The shelf-life of meats is a linchpin in the retail landscape. Shelf-life denotes the period of time between packaging of the product and its end-use when the product properties remain acceptable to the product user.  Shelf-life properties can incorporate texture, appearance, nutritive value and color. In layman’s term, shelf-life is the amount of time which passes before meat becomes unfit or rancid for human consumption owing to the development of spoilage organisms.

Meat is generally delivered to a retail store through two general systems—as boxed meat or in case-ready package ready for display. Boxed meat is sealed in a vacuum package and thereafter opened at retail and cut into roasts and steaks. Subsequently, roasts and steaks are ideally re-packaged in an oxygen-permeable overwrapped film and placed in the retail case.

Meat is prone to foreign odors and remedial treatment can be costly. If the magnitude of the odor is momentous, there is high propensity of meat being spurned in the warehouse or cold store. In present scientific age, it is well comprehended proper food storage aids in suppressing and preventing the proliferation of micro-organisms. Raw meat should be in sealed containers to inhibit raw juices from contaminating other foods, states WHO.

Deep-Dive into Storing Meat

Pork                                            

Though German pig breeding came into existence by early 18th century, it got going in the mid-19th century.  Arguably, Germany’s favorite meat, pork is more popular than beef or poultry. The domestic pig today people are aware of is a cross between a European breed and an Asian breed.

Pork is used in range of dishes and is admired on its own as an oven-roasted or as a succulent chop, crackling-wrapped joint. When it comes to buying pork, it becomes imperative to ensure that the meat has a strong pink color and it is fine grained. If the meat is significantly pale or watery, it can allude to its inferior quality. As such, pertinent players in meatainers market have highly rated containers and packaging to offer best-possible product to consumers.

Lamb

Lamb is a sheep that are younger than one year old and connoisseurs consider it as one of the finest meats. Sheep have a history of being reared as domestic animals owing to it being an essential source of milk, wool and meat. With high-quality protein and many minerals and vitamins, lamb is a tremendous component of healthy diet.

Beef

Beef is the collective noun given to different types of cattle meat coming from male and female animals of different ages. Cattle meat is classified into following categories:

  • Bull meat;
  • Beef/ox meat;
  • Cow meat;
  • Heifer meat;
  • Calf/veal meat.

Even though retailers hardly label meat in line with the categories succinctly pointed above, consumers can find out what precisely they are buying through meticulously paying attention to the color of the meat—young bull is mid-red; veal is pale red; ox and heifer meat are bright red and cow meat is dark red.

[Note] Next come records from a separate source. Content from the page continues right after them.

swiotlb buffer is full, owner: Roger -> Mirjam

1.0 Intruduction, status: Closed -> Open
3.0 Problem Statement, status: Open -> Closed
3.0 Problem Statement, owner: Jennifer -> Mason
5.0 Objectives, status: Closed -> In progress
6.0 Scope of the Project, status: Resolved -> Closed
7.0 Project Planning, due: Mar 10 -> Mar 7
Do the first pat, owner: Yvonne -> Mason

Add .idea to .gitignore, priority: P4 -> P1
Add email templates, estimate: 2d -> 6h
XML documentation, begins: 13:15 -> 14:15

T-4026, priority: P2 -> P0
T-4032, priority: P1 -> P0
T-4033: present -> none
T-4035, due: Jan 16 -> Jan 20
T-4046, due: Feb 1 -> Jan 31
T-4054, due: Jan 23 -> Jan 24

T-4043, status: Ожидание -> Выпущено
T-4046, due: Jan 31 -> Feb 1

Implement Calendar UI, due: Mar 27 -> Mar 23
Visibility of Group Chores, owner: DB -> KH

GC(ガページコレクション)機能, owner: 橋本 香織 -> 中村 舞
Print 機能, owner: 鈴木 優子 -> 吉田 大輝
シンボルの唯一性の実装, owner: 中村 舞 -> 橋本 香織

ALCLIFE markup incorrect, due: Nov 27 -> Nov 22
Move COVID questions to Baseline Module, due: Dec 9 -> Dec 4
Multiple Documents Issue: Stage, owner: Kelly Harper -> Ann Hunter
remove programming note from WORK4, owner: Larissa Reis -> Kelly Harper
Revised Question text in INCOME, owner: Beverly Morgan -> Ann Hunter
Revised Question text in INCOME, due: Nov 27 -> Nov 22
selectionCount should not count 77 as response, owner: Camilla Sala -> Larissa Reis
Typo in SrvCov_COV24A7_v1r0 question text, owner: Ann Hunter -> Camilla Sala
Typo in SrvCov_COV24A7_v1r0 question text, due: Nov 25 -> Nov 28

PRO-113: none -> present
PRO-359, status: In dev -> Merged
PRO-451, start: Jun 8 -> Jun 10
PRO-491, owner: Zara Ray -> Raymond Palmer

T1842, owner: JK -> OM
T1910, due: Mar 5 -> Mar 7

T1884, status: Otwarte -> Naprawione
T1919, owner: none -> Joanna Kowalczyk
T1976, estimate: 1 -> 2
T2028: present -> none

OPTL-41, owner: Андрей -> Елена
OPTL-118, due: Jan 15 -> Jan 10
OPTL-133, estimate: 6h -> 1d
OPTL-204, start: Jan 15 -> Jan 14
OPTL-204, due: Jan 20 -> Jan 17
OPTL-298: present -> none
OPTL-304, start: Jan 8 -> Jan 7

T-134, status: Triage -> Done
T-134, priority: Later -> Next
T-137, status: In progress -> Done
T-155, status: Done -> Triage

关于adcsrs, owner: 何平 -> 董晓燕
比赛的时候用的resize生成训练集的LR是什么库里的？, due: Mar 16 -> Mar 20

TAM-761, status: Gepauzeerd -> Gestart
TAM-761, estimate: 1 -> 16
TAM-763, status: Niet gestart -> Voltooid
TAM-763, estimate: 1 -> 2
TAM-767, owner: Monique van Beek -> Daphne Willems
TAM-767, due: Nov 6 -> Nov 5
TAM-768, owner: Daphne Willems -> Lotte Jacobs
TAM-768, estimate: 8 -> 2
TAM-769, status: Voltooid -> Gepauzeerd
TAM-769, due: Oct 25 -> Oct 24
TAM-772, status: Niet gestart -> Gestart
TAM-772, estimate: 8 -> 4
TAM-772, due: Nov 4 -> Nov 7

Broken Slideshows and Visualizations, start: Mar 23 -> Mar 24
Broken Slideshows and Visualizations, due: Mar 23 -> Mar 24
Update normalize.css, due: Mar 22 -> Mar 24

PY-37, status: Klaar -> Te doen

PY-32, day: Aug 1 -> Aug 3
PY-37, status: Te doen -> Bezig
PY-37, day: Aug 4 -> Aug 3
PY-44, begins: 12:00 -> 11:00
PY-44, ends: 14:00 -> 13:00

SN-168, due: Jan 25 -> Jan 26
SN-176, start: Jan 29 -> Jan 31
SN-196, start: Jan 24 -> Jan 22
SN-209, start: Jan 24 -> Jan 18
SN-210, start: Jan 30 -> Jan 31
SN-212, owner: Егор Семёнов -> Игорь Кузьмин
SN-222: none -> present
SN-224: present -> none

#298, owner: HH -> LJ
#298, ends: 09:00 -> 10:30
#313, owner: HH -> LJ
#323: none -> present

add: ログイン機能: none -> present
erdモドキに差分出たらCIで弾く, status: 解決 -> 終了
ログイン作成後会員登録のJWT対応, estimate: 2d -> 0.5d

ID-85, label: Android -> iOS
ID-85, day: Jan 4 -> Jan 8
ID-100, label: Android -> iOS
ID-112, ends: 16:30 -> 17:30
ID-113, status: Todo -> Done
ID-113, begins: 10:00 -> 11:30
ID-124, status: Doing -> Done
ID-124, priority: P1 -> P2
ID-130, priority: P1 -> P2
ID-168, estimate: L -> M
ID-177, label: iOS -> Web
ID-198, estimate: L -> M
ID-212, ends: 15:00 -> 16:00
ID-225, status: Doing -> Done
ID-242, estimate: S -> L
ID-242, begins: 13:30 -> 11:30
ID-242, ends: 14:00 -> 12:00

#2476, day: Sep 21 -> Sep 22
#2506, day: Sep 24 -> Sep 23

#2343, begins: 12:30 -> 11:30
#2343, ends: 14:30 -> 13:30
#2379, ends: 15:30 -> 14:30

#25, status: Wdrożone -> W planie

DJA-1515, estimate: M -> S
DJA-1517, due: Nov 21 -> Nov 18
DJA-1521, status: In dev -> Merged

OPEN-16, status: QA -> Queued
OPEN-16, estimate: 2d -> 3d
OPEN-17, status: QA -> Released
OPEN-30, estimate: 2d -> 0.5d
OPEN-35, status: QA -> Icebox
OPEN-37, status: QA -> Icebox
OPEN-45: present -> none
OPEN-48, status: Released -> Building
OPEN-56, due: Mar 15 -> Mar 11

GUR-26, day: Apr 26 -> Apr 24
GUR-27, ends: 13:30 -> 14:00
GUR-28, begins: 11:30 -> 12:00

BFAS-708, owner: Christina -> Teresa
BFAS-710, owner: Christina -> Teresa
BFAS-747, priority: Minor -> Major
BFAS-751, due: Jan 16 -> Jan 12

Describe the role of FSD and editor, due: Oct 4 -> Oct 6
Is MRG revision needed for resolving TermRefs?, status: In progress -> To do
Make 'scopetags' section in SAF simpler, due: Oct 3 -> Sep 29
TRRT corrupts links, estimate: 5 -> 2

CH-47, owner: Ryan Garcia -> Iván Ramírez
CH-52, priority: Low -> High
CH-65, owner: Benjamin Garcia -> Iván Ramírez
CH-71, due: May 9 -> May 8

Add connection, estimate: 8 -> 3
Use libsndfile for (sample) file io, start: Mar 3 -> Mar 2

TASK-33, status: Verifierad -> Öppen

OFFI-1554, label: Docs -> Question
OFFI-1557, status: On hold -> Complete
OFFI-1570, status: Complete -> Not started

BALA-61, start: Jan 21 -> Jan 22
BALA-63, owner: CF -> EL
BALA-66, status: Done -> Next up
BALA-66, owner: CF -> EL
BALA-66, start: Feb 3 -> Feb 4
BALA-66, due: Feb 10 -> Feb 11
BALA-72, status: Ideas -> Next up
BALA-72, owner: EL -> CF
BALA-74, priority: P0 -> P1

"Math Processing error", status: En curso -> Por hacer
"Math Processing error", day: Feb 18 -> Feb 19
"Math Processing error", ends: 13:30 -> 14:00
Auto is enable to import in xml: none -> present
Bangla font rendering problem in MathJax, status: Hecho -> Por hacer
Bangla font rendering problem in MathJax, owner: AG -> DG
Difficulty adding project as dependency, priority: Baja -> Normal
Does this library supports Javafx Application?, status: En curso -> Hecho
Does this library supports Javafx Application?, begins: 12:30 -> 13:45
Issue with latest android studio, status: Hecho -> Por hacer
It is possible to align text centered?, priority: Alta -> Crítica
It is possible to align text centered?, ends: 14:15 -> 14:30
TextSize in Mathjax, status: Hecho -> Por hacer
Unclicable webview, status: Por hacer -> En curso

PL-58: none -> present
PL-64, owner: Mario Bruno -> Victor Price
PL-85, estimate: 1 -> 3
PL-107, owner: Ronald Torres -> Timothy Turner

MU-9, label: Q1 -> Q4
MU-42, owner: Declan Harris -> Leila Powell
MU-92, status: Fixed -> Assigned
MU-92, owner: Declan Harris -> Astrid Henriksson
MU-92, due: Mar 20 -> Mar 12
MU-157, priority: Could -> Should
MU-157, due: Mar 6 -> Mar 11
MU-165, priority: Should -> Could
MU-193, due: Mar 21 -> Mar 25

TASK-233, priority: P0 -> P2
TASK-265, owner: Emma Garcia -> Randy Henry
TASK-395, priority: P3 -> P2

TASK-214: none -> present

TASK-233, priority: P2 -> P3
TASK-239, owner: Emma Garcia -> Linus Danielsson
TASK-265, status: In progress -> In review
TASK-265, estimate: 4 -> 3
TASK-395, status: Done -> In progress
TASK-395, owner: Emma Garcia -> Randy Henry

The significance of meat container—metainer being the portmanteau, has risen so as to provide fresh meat to the consumers.

Poultry

Quite often used as the collective noun to elucidate domesticated birds which are kept for their meat or feathers or and eggs, poultry is a global food source. The meat offers plethora of essential nutrients and propels the balance diet and it provides high quality vitamins, protein, minerals and a range of fatty acids, substantiating the popularity of poultry. Given fresh poultry is sensitive, the significance of metainers becomes paramount. Meat are also kept in a biofresh compartment for up to 6 days.

Smart Packaging in Meat Industry

Over the years, the use of sensors in food packaging has grabbed the attention of manufacturers, however, its commercialization is still in the nascent stage. There are a few of the regulations that need to be adhered to:

  • The materials used in the meat packaging should by no means transfer their constituents to food
  • Meat packaging should not cause uncalled for change in food composition or affect the organoleptic characteristics.

The intelligent packaging technology has already been implemented in countries such as Australia. Intelligent packaging ensures food quality and safety in the meat industry, however, concerns lingers with respect to the legislative restrictions and high cost.

Ways to know if the Meat is Properly Cooked

It becomes sine quo non to cook all meat aptly to kill the bacterial which can lead to foodborne illness. WHO states that cooking times and temperature vary depending on the method of cooking and type of cut of meat.

Here are some of the tips to be pondered upon while preparing meat at home, as delineated by WHO:

  • There should not be pink meat left. Generally, meat changes color when it is cooked;
  • Juices should run clear if thickest part of the meat is pierced with a fork or skewer;
  • Meat need to be cut with a clean knife to check if it is piping hot all the way through—it should be steaming.
Author's Bio: 

Arslan Khan working on the client site as a Sr. Research Manager@ MRH. Our aim is to provide the best industry and market forecast reports to the seeker. Currently, Fact.MR is a one stop destination for all industry reports analysis.